ADSM-L

Re: [ADSM-L] Q about TSM notification in a widely-distributed environment

2012-11-07 11:36:36
Subject: Re: [ADSM-L] Q about TSM notification in a widely-distributed environment
From: Skylar Thompson <skylar2 AT U.WASHINGTON DOT EDU>
To: ADSM-L AT VM.MARIST DOT EDU
Date: Wed, 7 Nov 2012 08:25:11 -0800
I'll second that. Our policy is that no node should generate a non-zero
exit code at the end of a backup. There's a couple things that we do:

* Exclude directories that generated errors that do not need to be
backed up (Firefox cache, all sorts of Apple stuff, etc.)

* Work with users to identify files that don't need SHRDYNAMIC copy
serialization. This reduces the number of retries the client does. For
data in a workflow pipeline, eventually it will be static, and there's
no point spending a lot of time waiting for it to become static.

* Provide directories that users can create that are never backed up (in
our case, these are NoBackup, NOBACKUP, nobackup, nobackups, NoBackups,
and NOBACKUPS). We are an HPC shop, and many files are created on
filesystems that we backup that are transient and are only useful for
the life of the job. If the job is running while backups are happening,
then we get lots of errors when these files are removed. After a
disaster, that job would just be resubmitted based on source data that
are elsewhere on the filesystem. Users can create those directories
anywhere, and files in those directories are never backed up.

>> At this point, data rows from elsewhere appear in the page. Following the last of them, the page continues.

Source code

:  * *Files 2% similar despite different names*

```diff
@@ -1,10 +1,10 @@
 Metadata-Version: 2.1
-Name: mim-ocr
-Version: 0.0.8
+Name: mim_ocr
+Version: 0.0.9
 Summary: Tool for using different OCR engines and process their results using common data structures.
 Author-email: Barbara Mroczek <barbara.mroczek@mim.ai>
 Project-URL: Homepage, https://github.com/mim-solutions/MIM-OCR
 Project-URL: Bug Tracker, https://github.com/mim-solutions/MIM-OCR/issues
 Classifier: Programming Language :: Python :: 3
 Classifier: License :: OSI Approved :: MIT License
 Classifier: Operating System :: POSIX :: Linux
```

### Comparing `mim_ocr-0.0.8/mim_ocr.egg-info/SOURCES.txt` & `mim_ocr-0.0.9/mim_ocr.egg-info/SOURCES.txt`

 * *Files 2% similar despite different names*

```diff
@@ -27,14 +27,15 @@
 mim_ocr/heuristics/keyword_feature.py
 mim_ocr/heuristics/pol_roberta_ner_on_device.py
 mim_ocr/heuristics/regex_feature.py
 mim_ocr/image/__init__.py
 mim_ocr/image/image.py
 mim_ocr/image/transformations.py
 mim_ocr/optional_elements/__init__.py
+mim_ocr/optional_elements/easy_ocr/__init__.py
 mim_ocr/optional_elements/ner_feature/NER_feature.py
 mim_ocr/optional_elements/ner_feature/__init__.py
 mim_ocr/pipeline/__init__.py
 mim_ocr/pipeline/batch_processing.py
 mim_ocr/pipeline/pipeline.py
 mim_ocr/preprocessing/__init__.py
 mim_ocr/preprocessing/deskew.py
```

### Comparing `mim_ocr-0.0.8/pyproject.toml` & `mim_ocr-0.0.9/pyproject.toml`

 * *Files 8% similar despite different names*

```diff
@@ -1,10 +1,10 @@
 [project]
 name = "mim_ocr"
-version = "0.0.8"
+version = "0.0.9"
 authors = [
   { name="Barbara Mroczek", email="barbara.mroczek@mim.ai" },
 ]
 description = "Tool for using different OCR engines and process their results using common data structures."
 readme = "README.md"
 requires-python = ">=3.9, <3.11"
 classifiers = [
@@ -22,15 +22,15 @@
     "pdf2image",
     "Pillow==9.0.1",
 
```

-- Skylar Thompson (skylar2 AT u.washington DOT edu)
-- Genome Sciences Department, System Administrator
-- Foege Building S046, (206)-685-7354
-- University of Washington School of Medicine

On 11/ 7/12 08:02 AM, Arbogast, Warren K wrote:
One more thought. In my experience some-to-many client admins assume that 
failed file backups (file in use, file not found, file changed, etc) are the 
cause of failed backups (condition code 12). If the failed files aren't 
important to them they look no further for the cause of the failed backup. I 
believe this misunderstanding exacerbates their habit of ignoring automated 
alerts. We have text in the alert message to correct that perception, but we 
still hear that opinion.

Keith